Development fees at heart of Santa Rosa lawsuit

Judge allows developers’ lawsuit over Courtside Village infrastructure costs to move forward.|

A Sonoma County judge this week allowed a group of developers to move forward with a lawsuit claiming Santa Rosa owes them more than half a million dollars for infrastructure work on a development in the city’s southwest area more than a decade ago.

The unusual case is raising eyebrows at City Hall because it touches on a real estate deal involving deceased developer Bijan Madjlessi, who was indicted in 2011 for fraud after defaulting on millions in loans from Sonoma Valley Bank, losses that led to the bank’s closure.

It also involves allegations that a deputy city attorney committed malpractice by representing the city against the developers after previously representing them in private practice. The attorney, Molly Dillon, has since been removed from the case.

Sonoma County Superior Court Judge Peter Ottenweller Wednesday denied the city’s latest request to dismiss the 2014 lawsuit brought by CVSR Holdings LLC, an entity owned by developers Alan Strachan and Mike Smith, who is president of Argonaut Constructors.

That means the case, which the Santa Rosa City Council has been hearing about behind closed doors recently, can proceed to trial next month.

Strachan was the driving force behind the sprawling Courtside Village housing and commercial development in southwest Santa Rosa that would eventually include more than 500 houses and condominiums on nearly 70 acres.

In the late 1990s, the city and the developers struck an agreement where the developers would perform infrastructure work that would normally be done by the city, such as streets, sidewalks and storm drains, in exchange for credits.

Those credits, which in 2004 were valued at $1.2 million, were supposed to be used to offset the cost of the substantial development fees charged on new units built in the area west of Roseland. Those credits, and whether the city still owes them to the developers, are at the heart of the lawsuit.

In 2000, the credits were set aside in CVSR Holdings by a lender in the project.

The development agreements with the city, which were reauthorized several times, made it clear that if another developer were to actually build some of the units, then the original developers who completed the infrastructure work would be reimbursed when the units were sold. It was the city’s responsibility to collect the fees through escrow from these “third party” developers and repay Strachan and Smith, according to CVSR’s attorney, Steven Copeland, of Sonoma.

The project’s 2003 bankruptcy, however, jumbled everything.

Strachan and Smith purchased CVSR Holdings and the remaining credits from the lender with the help of Dillon while she worked at the local law firm Clement, Fitzpatrick & Kenworthy, according to the lawsuit.

In 2004, Marin County developer Madjlessi bought vacant land and began building apartment complexes in the development with millions borrowed from Sonoma Valley Bank, according to Copeland.

For a while it worked fine, with Madjlessi selling units and the city reimbursing CVSR more than $715,000 as required.

But when 2008 came the real estate market imploded, sales froze and the city, which had deferred Madjlessi’s fees, went unpaid. Madjlessi defaulted on 42 unsold units and in 2010 Sonoma Valley Bank went under. Its assets were later acquired by Westamerica Bank, which foreclosed on Madjlessi’s units.

WORK TASK 1:
Please quote the Santa Rosa lawsuit article word for word, covering the stretch from "The unusual case" through "of Argonaut Constructors.".
WORK TASK 2:
Answer these questions using the Santa Rosa lawsuit article:
(a) Which judge denied the city's latest request to dismiss the lawsuit?
(b) What were the infrastructure credits valued at in 2004?
(c) How much did the city reimburse CVSR while Madjlessi was selling units?
WORK TASK 3:
Carry on the Santa Rosa lawsuit article, starting after its final sentence.

DATA TO EXAMINE:

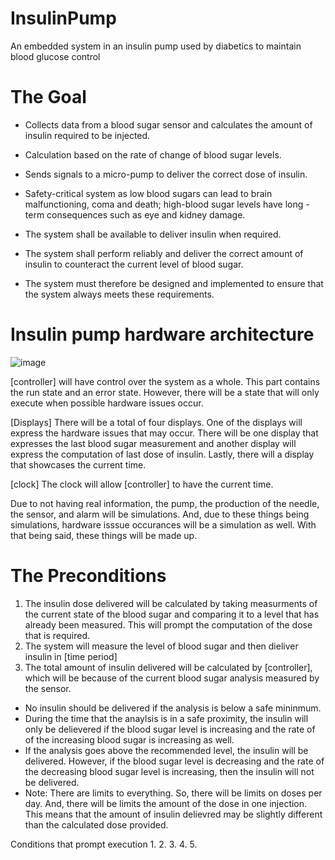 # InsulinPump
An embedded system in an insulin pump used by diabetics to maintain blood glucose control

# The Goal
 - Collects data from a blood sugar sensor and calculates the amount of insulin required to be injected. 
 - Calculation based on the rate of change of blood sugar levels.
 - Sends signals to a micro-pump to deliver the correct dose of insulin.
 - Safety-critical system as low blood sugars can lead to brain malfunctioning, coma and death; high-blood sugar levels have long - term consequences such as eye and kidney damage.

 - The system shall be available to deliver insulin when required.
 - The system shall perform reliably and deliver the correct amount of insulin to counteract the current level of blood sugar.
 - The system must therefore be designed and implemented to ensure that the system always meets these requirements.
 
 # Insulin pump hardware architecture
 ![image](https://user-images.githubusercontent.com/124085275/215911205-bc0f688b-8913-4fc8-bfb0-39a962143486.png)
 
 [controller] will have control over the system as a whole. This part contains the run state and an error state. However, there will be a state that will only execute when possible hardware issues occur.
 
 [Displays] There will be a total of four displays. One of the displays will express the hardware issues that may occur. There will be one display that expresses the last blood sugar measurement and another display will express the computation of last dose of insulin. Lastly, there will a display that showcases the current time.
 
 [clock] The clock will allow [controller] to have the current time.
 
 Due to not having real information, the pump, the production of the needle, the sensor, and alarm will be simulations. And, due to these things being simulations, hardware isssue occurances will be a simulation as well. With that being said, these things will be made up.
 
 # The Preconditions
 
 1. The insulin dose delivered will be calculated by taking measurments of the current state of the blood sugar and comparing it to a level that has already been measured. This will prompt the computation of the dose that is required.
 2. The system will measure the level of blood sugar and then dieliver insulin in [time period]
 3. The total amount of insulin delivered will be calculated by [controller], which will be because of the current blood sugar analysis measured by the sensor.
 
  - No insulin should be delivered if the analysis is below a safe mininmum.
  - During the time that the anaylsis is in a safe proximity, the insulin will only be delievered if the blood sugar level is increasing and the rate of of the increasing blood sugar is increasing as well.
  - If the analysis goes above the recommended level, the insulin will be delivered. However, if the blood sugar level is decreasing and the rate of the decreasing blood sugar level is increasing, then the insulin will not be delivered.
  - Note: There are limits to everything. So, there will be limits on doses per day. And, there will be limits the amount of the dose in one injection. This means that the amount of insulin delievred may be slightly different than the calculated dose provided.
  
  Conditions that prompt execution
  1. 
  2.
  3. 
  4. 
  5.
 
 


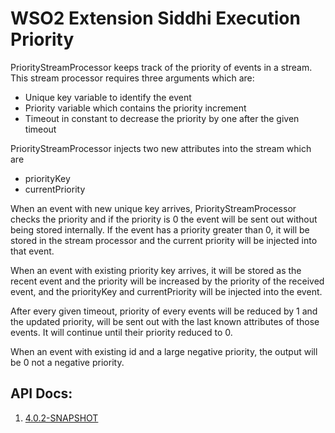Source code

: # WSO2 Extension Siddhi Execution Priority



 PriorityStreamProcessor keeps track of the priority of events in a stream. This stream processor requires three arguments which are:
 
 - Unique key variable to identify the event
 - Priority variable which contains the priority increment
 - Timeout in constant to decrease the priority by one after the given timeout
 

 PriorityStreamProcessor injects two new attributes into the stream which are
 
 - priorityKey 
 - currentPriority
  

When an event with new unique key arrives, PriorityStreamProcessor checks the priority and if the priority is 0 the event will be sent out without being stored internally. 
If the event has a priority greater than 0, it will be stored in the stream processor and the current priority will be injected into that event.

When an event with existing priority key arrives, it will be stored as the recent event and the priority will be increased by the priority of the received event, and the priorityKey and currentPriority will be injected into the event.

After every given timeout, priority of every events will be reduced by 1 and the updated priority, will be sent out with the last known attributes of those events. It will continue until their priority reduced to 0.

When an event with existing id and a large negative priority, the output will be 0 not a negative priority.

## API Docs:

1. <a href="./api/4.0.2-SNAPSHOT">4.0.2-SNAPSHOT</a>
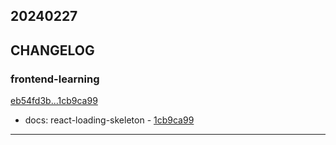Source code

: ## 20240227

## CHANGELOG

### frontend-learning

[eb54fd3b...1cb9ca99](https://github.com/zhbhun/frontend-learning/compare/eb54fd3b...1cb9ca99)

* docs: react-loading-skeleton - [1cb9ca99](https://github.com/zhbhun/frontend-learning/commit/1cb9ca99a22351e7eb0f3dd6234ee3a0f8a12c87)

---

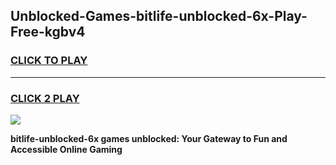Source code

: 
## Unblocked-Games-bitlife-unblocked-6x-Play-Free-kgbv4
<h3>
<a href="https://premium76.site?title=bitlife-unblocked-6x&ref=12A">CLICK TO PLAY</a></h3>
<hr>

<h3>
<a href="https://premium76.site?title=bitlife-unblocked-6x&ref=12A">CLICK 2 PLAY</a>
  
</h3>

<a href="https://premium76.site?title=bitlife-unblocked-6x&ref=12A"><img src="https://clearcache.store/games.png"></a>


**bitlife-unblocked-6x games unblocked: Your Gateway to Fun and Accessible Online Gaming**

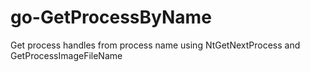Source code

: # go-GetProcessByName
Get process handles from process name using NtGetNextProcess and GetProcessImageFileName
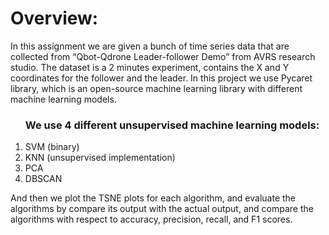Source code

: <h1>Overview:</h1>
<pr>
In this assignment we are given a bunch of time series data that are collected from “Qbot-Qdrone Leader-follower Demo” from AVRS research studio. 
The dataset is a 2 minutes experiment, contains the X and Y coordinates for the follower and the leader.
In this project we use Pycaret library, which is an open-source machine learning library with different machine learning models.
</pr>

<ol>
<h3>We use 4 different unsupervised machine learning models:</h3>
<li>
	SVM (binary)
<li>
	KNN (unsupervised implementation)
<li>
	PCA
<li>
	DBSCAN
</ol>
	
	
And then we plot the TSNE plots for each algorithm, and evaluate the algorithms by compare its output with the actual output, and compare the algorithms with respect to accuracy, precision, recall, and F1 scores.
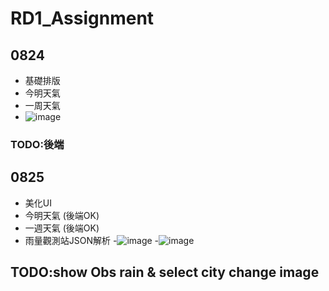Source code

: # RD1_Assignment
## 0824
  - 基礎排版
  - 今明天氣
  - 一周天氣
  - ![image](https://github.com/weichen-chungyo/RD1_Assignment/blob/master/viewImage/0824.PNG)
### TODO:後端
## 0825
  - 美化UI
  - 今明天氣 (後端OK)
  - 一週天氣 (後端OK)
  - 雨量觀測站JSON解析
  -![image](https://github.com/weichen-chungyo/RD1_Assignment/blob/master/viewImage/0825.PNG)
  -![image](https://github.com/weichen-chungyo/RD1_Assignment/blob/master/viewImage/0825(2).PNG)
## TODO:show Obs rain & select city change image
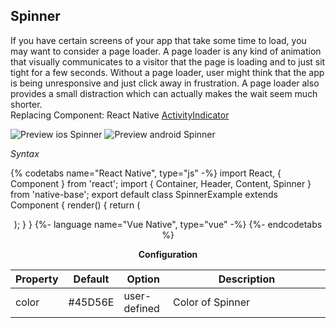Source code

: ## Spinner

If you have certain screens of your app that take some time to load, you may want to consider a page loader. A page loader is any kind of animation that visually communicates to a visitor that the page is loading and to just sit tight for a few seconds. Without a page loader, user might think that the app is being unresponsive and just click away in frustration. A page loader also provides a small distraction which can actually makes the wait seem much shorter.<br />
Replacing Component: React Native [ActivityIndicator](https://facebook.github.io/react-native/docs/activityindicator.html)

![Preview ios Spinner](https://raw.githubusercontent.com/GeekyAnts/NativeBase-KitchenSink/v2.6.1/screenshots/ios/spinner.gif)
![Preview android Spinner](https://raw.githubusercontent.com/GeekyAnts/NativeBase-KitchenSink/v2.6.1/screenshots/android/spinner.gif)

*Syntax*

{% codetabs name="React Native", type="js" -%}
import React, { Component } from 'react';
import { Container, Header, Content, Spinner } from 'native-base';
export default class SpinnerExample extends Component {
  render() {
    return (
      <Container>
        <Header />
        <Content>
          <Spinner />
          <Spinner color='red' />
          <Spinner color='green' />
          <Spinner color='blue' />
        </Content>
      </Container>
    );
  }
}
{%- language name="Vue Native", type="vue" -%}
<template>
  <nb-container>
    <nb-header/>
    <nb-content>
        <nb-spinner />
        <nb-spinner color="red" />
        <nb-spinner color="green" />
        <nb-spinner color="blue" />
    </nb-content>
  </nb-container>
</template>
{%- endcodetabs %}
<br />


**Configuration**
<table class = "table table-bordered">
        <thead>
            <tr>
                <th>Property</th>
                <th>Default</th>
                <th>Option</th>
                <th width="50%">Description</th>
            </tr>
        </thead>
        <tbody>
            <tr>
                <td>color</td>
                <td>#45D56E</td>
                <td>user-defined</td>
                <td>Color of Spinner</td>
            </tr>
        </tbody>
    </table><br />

* * *

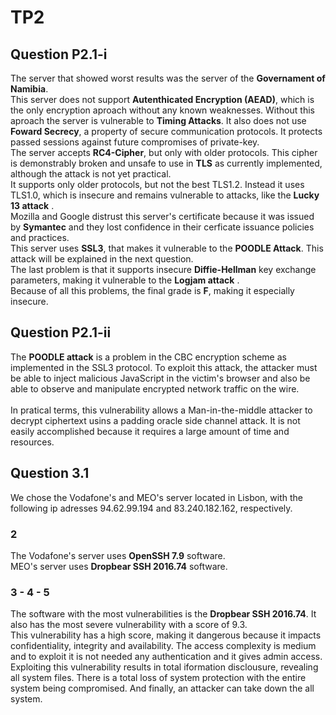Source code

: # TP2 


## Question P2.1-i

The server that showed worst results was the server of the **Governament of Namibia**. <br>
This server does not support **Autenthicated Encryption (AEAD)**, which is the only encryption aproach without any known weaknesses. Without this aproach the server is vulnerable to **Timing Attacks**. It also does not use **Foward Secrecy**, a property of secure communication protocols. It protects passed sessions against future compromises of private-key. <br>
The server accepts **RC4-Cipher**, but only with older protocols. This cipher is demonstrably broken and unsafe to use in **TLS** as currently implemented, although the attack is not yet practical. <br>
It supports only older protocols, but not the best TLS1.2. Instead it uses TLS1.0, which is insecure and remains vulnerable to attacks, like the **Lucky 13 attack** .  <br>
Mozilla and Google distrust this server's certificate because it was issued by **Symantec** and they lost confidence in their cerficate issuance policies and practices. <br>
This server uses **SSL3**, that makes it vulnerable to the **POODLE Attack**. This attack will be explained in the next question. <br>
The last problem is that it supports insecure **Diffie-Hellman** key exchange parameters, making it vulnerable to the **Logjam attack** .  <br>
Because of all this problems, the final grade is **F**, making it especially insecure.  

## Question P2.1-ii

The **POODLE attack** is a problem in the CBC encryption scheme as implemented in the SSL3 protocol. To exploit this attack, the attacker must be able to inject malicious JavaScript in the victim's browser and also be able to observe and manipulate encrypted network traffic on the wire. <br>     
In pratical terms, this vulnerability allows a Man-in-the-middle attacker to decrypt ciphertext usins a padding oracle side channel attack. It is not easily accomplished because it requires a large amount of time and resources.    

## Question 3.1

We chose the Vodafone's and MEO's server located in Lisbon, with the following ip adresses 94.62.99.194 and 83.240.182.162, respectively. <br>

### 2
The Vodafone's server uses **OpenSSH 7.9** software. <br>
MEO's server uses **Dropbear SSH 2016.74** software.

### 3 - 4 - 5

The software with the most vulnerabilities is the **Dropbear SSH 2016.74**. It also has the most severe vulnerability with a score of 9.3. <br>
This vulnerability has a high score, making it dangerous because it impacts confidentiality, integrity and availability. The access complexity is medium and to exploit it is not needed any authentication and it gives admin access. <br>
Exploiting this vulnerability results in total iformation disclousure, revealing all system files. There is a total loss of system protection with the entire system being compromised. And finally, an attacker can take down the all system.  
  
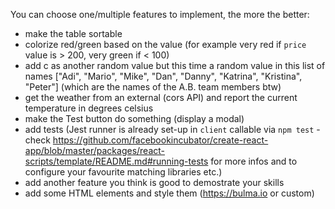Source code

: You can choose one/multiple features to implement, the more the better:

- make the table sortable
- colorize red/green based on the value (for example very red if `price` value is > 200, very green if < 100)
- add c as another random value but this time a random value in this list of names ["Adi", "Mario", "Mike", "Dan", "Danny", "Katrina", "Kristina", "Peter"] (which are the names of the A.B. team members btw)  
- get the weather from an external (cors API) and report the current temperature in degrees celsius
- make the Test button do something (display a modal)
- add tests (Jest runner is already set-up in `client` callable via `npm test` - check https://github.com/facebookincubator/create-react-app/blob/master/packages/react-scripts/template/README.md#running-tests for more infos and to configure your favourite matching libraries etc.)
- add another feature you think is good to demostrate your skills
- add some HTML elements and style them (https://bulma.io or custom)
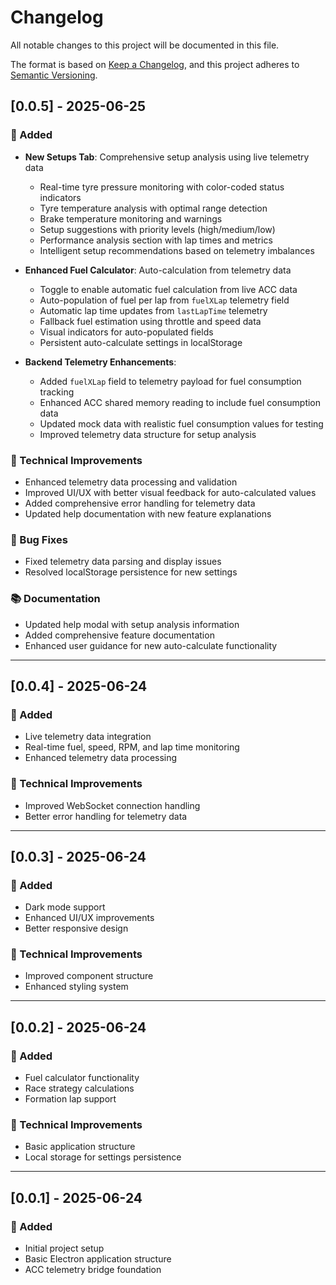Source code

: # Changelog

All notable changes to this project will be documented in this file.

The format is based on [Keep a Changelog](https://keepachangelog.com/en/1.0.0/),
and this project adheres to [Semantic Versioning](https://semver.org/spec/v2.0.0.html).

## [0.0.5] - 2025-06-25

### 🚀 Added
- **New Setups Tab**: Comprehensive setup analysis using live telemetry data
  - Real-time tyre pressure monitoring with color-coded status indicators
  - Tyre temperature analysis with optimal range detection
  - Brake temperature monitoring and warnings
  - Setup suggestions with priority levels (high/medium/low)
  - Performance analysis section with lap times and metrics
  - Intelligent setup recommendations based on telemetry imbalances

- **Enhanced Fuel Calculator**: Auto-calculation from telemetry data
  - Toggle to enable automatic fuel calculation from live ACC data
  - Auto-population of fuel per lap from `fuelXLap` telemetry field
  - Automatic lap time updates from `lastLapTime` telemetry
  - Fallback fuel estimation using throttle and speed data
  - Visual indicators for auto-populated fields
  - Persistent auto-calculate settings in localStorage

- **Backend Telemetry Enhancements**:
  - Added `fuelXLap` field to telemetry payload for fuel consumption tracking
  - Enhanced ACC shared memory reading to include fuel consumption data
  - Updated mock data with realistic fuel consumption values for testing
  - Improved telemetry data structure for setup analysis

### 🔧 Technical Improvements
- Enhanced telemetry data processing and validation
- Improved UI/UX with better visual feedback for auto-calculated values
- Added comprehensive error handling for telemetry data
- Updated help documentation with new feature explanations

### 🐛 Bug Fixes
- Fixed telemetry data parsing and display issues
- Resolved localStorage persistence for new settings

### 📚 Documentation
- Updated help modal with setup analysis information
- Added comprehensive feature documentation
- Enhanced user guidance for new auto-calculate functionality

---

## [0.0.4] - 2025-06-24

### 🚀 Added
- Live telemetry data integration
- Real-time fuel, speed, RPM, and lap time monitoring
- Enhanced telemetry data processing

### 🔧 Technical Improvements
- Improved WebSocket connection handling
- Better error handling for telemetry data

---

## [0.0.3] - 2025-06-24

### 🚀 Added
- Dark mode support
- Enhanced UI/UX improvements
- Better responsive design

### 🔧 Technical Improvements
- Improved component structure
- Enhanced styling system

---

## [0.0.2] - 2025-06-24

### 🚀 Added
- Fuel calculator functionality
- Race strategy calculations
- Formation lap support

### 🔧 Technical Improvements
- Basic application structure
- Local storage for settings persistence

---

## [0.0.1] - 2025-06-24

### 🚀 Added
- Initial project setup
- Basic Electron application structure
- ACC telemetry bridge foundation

...

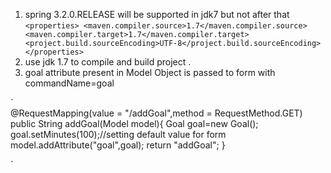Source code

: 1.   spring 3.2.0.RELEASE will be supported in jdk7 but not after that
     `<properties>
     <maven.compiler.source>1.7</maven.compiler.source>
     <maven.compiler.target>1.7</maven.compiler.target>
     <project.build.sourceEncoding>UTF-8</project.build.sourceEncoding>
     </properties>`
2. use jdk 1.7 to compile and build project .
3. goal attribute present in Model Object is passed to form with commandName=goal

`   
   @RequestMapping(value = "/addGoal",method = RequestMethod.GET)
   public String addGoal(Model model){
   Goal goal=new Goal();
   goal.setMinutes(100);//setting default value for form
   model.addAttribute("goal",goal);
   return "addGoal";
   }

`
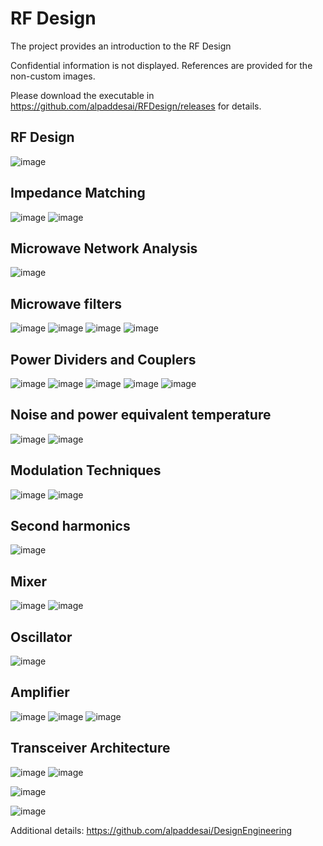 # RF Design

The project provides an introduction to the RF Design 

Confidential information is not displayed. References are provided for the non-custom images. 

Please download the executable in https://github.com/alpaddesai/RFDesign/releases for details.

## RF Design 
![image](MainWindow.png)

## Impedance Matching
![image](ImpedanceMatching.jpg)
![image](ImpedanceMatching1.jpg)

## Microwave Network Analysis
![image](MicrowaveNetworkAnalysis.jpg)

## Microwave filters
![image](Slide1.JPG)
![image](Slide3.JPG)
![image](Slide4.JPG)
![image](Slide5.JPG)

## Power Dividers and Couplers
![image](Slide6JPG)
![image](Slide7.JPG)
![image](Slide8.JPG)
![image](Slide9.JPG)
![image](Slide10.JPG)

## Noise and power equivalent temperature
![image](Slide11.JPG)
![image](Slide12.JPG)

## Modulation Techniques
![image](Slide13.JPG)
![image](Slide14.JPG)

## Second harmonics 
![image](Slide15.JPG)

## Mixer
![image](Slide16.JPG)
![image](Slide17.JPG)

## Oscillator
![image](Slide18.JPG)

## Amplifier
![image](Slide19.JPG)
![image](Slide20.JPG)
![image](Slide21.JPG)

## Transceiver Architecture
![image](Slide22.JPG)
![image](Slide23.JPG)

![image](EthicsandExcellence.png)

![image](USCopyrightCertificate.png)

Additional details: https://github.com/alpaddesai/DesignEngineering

EXERCISE RESPONSE 1:
The unusual case is raising eyebrows at City Hall because it touches on a real estate deal involving deceased developer Bijan Madjlessi, who was indicted in 2011 for fraud after defaulting on millions in loans from Sonoma Valley Bank, losses that led to the bank’s closure.

It also involves allegations that a deputy city attorney committed malpractice by representing the city against the developers after previously representing them in private practice. The attorney, Molly Dillon, has since been removed from the case.

Sonoma County Superior Court Judge Peter Ottenweller Wednesday denied the city’s latest request to dismiss the 2014 lawsuit brought by CVSR Holdings LLC, an entity owned by developers Alan Strachan and Mike Smith, who is president of Argonaut Constructors.

EXERCISE RESPONSE 2:
(a) Sonoma County Superior Court Judge Peter Ottenweller
(b) $1.2 million
(c) More than $715,000

EXERCISE RESPONSE 3:
“When these agreements were drafted, nobody banked on a down market, and when that happened everyone lost,” Copeland said.

When the bank sought to sell the units, the city struck a deal for the bank to pay $350,000 in fees owed on the units, but the city didn’t reimburse CVSR anything, Copeland said.

Copeland argues that while in private practice, Dillon worked between 2004 and 2006 to help Strachan and Smith acquire the credits, and then when she went to work for the city, she negotiated the deal with Westamerica that effectively cut CVSR out of the fees.

Copeland argues that Dillon should have recused herself from the negotiations with Westamerica because they directly affected her former clients. The lawsuit names her and accuses her of malpractice and breach of fiduciary duty.

Once the issue was raised by Copeland in 2015, Dillon was “walled off” from the case.

The city to date has raised a variety of legal defenses, including that the statute of limitations had run out and that CVSR’s issue is with Madjlessi, not the city.

Madjlessi was killed in May of 2014 when his Mercedes sedan plunged off the Shoreline Highway near Muir Beach. The crash was ruled an accident.

The city now takes the position that because the agreement only called for the credits to offset fees, there is no cash value for the credits and, since the project is now completely built, the city argues it owes the original developer nothing.

Outside attorneys representing the city asked Ottenweller to clarify this last point Wednesday, but the judge declined, saying it was a matter to be determined at trial.

CVSR is seeking $466,000 in unpaid credits, plus interest back to 2012, attorney’s fees and damages for Dillon’s alleged breach of fiduciary duty.

Strachan and Smith have often been on the losing end of lawsuits related to Courtside Village. More than 20 investors and business partners successfully sued the men over business deals related to the project, including an elderly couple who say the men robbed them of their property by improperly redrawing their lot lines.

The latter case resulted in about $1.6 million in judgments and attorney’s fees against the men, according to the couple’s attorney, Mike Watters. Smith has settled, but Strachan owes about $1.1 million, Watters said.

Neither City Attorney Sue Gallagher nor Dillon’s outside attorney, Scott Emblidge, could be reached for comment.